Desde que el mundo es mundo y existen las carreras internacionales de automóviles, los himnos de cada Nación han tenido una especial preponderancia en los Grandes Premios. La canción representativa del país anfitrión antes de la largada, y las del origen del competidor y de la marca triunfadora en el podio, le dan forma hasta nuestros tiempos a un reconocimiento especial que suele generar orgullo y tocar las fibras más íntimas de los involucrados y de los hinchas que siguen las pruebas por TV. Todo, en un marco de absoluto orden, lejos de una histórica desprolijidad como en la que involuntariamente se encontró Juan Manuel Fangio, recién llegado a Europa. El argentino ganó en abril de 1949 (antes de la creación del Mundial) en el circuito de Ospedaletti, San Remo, con una Maserati 4CLT y como nadie esperaba su éxito, el himno argentino brilló por su ausencia a la hora de la celebración. Curiosamente, lo más cercano que consiguió la organización (con lo que tampoco salvó el papelón) fue una precaria grabación del tango “La Cumparsita”, del autor uruguayo Gerardo Mattos Rodríguez. Algún tiempo después, con la victoria de Pedro Rodríguez en Sudáfrica ’67, tampoco tenían el disco con el himno mexicano y por ello sonó “Jarabe Tapatío”, una clásica canción que se utiliza en fiestas y celebraciones de la tierra azteca.
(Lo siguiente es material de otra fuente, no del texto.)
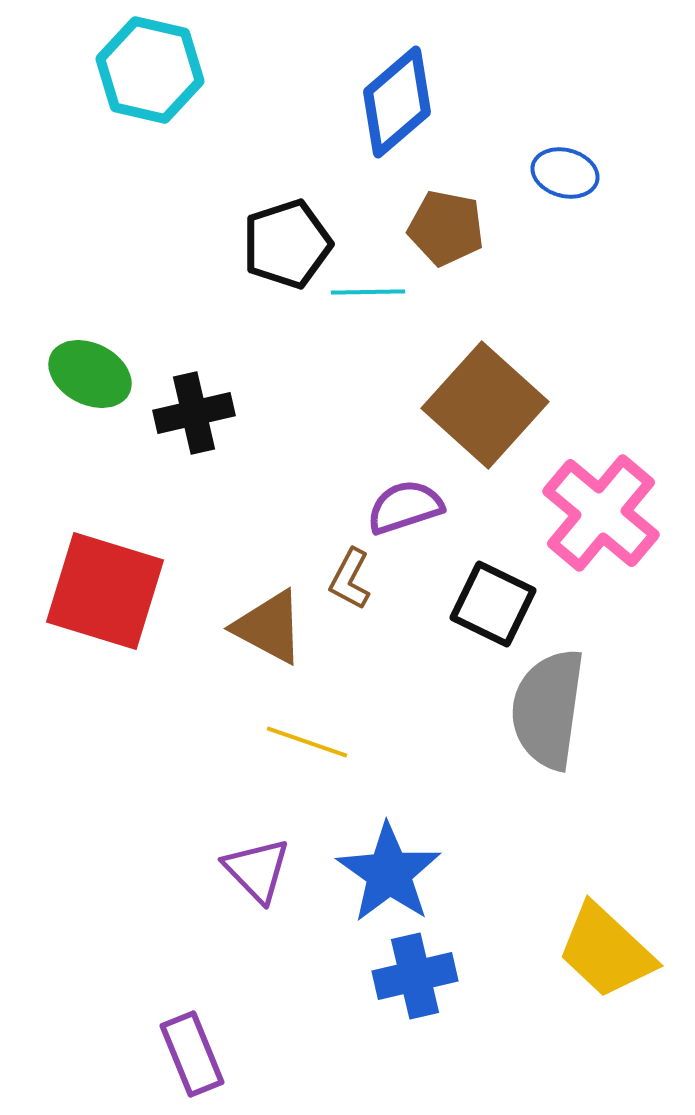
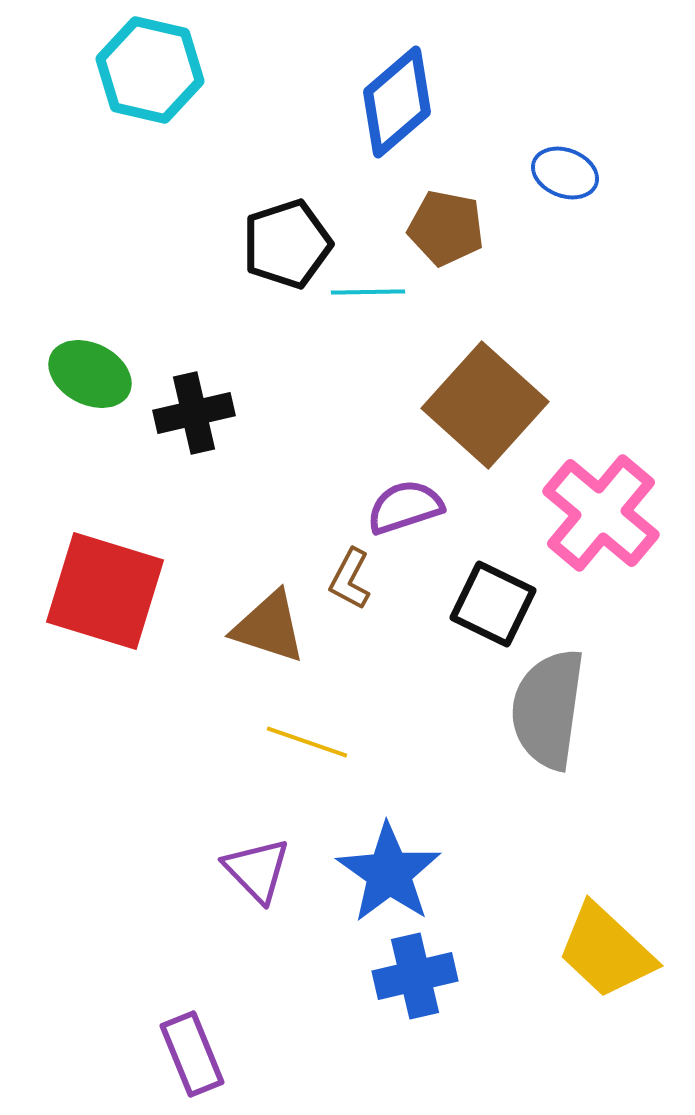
blue ellipse: rotated 6 degrees clockwise
brown triangle: rotated 10 degrees counterclockwise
Hasta hoy, entre los éxitos de los competidores del Reino Unido y las victorias de las respectivas marcas, el himno británico sonó más de 800 veces en las gradas de premiación y es el más escuchado de la historia en tal circunstancia, seguido por el italiano, el alemán, el francés y el brasileño, en ese orden. Pero no es sólo el emblema nacional lo que le da sonido a la F1. La categoría, como entidad, también supo “adornar” sus presencias por el mundo con un tema emblemático. Durante un buen tiempo, por una fuerte injerencia de las transmisiones de la BBC londinense, la composición “The Chain”, de la banda Fleetwood Mac, fue una melodía muy amalgamada con las imágenes de la “máxima”.
A partir de 2018, un año después de que Liberty Media se hiciera del poder total de la categoría, ésta tuvo su propio himno, que no es otro que el que se escucha en la presentación televisiva y en el posterior podio de cada GP a la hora de descorchar el champagne. El tema en cuestión, llamado simplemente “F1 Theme”, es obra del compositor y director de orquesta estadounidense Brian Tyler, un hombre ligado a la industria del cine hollywoodense y creador de numerosas bandas sonoras como la de la saga “Rápido y furioso” o “Iron Man 3”. Con ello, Liberty redondeó la nueva “personalidad” de la F1 a través de una composición que hoy el mundo reconoce al primer “golpe de oído”, sin importar si la misma suena en un autódromo o en un ámbito alejado al del mundo de la categoría.